Questions -
a - Answer these questions about the page on static-site comments via email, one answer per line, marked to match:
(i) Which tool was the Jekyll staging server's script meant to use for remote copying in the failed static-files idea?
(ii) Which three programming languages does the project end up mixing?
(iii) Which field of the comment form is optional?
b - Render this sentence from the page on static-site comments via email in Spanish: "The email address is required, but it is not published and I only use it if I want to reply via email directly to the commenter."
c - Carry on the page about static-site comments via email from the point where it stops.

Selected extract -
Static-Site Comments via Email

Comments for statically generated blogs are often done through 3rd-party providers, e.g. Disqus, et al. I was uncomfortable with that approach. I wanted to keep things static with minimal JavaScript and minimal back-end code. But there are a number of features and concerns that still need to be addressed, namely: spam, privacy, and security. I didn’t want to reinvent the wheel. I just wanted to allow comments in a minimalistic way without ending up down a rabbit hole.

Failed Idea: Static Files

My first idea was to create static files on the web server when a comment was submitted, then have a script on my Jekyll staging server remote copy using scp and add it to the appropriate post. But I would still have to integrate some spam filtering and I didn’t like idea the managing the comment files manually. My next idea developed organically from these shortcomings.

The Email Approach

Spam filtering was one of the first items on my list of concerns. My epiphany was: why not just use my email spam filtering? Sending comments via email would let me do this without implementing a separate spam filtering system. And instead of managing comment files manually, like my previous approach, I could browse the comments using an email client. This sounded like a better approach–so I ran with it.

HTML form to static comment

With a rough idea in my head I was left with a number of questions: How will I implement this? What tools do I have to work with? What will I need to create?

My current tool-chain:

Additional tools to include:

Programming TODO list:

  • HTML submit comment form
  • HTML comments template
  • PHP script to process comment form and send email
  • Python script to fetch email and append to appropriate blog post

We’ll end up with mix of languages in the end: Ruby, PHP, and Python. Since Jekyll is written in Ruby, it may have made sense to build everything using that. But Ruby is one language I have never used before. So I went with a combination of what I had on hand and what I knew.

Comment form and JavaScript validation

The comment form is a standard html form. It gets submitted as an HTTP POST (no fancy AJAX-style submits). If you look at the source of this page, you’ll find a single form with some basic HTML with Bootstrap template css classes. The name field is required, but a pseudonym is fine. The email address is required, but it is not published and I only use it if I want to reply via email directly to the commenter. The website field is optional, it will be used to hyperlink the name in the comment. The comment textarea allows a few html tags but cleans the rest if it gets submitted. The form looks as follows (you can try it out at the bottom of the page too!):

Prior to allowing comments this site had no JavaScript. But it makes sense to do some JavaScript based validation in the browser before submitting the form. The server will also do its own validation and sanitizing of the input.

Exercise data -
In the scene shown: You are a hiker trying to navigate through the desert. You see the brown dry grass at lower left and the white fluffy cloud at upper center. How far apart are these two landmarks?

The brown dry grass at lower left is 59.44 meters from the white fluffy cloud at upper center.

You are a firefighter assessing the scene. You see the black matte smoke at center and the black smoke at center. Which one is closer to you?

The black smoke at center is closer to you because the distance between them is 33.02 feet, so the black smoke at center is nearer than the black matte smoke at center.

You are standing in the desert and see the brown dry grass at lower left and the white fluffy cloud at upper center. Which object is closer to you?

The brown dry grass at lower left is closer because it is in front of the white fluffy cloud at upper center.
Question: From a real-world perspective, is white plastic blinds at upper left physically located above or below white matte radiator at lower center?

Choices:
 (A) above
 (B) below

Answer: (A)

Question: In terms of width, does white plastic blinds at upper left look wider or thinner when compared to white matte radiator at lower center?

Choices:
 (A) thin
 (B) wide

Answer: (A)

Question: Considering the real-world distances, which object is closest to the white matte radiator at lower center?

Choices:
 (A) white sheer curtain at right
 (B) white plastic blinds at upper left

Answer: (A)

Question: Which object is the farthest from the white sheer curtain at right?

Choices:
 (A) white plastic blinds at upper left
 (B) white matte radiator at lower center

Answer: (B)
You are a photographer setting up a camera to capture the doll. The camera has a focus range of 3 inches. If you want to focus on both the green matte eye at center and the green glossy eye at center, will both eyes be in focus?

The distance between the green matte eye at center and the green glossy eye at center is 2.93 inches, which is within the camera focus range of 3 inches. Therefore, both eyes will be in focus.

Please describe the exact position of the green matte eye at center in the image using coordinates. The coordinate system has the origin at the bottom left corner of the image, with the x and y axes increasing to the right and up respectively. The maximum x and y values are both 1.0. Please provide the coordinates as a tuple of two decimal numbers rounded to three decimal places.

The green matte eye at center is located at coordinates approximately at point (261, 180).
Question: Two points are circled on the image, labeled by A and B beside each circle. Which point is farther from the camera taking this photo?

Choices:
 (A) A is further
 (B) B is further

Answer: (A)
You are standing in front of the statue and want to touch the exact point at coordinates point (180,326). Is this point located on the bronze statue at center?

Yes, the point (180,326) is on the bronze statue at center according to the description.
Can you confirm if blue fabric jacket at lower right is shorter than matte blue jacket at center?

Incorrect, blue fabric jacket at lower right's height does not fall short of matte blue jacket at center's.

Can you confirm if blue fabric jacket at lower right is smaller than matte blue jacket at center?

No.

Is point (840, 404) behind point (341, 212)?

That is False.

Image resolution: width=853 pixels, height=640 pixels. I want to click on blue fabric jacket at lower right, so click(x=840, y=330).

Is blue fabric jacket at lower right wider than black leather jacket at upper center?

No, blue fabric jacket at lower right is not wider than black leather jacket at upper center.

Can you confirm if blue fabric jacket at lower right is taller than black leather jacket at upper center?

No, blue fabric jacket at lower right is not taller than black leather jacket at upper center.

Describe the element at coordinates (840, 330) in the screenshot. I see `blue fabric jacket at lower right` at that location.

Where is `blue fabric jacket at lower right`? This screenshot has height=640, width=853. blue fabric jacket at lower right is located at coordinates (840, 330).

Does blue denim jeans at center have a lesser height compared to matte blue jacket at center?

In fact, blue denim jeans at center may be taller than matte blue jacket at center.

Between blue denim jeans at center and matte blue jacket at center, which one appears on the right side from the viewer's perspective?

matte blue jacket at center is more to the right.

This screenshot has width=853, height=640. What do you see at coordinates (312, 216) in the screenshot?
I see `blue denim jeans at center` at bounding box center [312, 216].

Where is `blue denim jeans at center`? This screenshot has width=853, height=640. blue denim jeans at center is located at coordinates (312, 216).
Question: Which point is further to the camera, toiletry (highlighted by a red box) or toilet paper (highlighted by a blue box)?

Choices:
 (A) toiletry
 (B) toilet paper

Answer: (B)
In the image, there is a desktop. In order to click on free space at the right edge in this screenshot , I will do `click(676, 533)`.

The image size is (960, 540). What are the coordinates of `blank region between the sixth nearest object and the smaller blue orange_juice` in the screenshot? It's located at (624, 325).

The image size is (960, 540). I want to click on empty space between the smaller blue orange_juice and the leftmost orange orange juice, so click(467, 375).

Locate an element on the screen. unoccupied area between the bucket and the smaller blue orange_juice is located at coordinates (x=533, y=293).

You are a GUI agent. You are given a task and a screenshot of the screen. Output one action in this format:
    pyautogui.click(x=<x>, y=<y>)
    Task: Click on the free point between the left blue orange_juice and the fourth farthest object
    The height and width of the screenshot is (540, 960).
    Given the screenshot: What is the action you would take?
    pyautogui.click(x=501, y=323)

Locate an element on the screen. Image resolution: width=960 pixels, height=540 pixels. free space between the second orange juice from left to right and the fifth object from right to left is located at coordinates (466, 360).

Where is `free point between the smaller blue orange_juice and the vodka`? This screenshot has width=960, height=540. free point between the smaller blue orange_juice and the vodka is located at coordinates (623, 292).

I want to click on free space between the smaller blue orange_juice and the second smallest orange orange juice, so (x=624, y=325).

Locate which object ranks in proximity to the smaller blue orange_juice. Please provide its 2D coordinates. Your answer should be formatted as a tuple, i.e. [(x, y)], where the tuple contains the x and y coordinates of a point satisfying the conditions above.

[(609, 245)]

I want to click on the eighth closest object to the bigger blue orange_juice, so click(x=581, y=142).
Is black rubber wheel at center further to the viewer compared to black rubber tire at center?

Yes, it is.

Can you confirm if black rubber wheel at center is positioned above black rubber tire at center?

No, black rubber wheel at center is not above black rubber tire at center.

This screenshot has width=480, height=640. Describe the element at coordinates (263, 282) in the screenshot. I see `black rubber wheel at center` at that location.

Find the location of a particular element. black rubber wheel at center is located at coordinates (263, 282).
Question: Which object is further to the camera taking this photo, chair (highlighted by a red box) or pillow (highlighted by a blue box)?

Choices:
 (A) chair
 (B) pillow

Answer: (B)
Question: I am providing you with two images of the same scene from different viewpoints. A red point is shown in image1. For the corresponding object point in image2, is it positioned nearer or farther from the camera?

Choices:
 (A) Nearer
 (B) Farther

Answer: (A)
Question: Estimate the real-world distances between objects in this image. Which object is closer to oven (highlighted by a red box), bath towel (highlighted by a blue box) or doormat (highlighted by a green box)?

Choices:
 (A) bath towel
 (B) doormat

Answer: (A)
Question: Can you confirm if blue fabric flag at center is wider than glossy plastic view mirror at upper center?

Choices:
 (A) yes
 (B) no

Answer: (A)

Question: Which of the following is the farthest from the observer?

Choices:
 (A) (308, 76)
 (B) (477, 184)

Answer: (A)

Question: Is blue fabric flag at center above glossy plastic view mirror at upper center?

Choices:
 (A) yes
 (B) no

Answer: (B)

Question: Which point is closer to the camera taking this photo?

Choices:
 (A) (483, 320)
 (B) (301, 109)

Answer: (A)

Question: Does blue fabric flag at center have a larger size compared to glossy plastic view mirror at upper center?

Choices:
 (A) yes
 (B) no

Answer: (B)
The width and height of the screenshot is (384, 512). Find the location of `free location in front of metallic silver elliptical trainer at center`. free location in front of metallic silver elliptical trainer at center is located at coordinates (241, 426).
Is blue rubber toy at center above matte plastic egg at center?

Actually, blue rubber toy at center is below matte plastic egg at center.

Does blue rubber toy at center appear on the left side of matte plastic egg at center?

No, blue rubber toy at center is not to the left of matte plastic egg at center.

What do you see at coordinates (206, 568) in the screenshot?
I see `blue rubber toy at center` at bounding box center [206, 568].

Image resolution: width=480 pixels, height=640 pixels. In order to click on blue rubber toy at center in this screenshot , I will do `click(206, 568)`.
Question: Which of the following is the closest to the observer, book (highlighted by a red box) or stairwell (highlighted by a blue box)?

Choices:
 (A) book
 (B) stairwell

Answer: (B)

Activity answers -
a -
(i) scp
(ii) Ruby, PHP, and Python
(iii) The website field

b - La dirección de correo electrónico es obligatoria, pero no se publica y solo la uso si quiero responder por correo electrónico directamente a quien comenta.

c -
<form name="comment-form" role="form" method="POST" action="/comment.php" onsubmit="javascript:return validate_comment_form()">

The browser validates that the required fields: name, email, and comment, are non-empty. The validation code, in its entirety, is as follows:

 function form_group_class(element, class_string) {
	document.forms['comment-form'][element].parentElement.setAttribute('class',class_string);
 }
 function validate_comment_form() {
	 var comment_form = document.forms['comment-form'];
	 form_group_class('name', 'form-group');
	 form_group_class('email', 'form-group');
	 form_group_class('comment', 'form-group');
	 var retval=true;
	 if(comment_form['name'].value=="") {
		 form_group_class('name', 'form-group has-error');
		 retval=false;
	 }
	 if(comment_form['email'].value=="") {
		 form_group_class('email', 'form-group has-error');
		 retval=false;
	 }
	 if(comment_form['comment'].value=="") {
		 form_group_class('comment', 'form-group has-error');
		 retval=false;
	 }
	 
	 return retval;
 }

The first function, form_group_class(element, class_string), is a helper function to set the class attribute for each form element’s div. This allows setting the Bootstrap has-error class to indicate a form field is required.

There is one hidden field that is not validated here, called page. It contains the Jekyll page path and becomes the subject line for the email. This gets used to determine the post that the comment gets applied to. I don’t allow arbitrary paths here, so if there is an attempt to design an attack using this information, it gets filtered out later on. This hidden page field is the Jekyll Template variable:

{{ page.path }}

E.g. the hidden page value for the current page is:

<input type="hidden" name="page" value="_posts/2017-03-24-static-site-comments-via-email.markdown">

Important note: the _posts portion is later dropped and only the base name of the file gets used.

At this point we have a relatively straight-forward HTML form and 23 lines of JavaScript to submit for server-side processing–not a bad start.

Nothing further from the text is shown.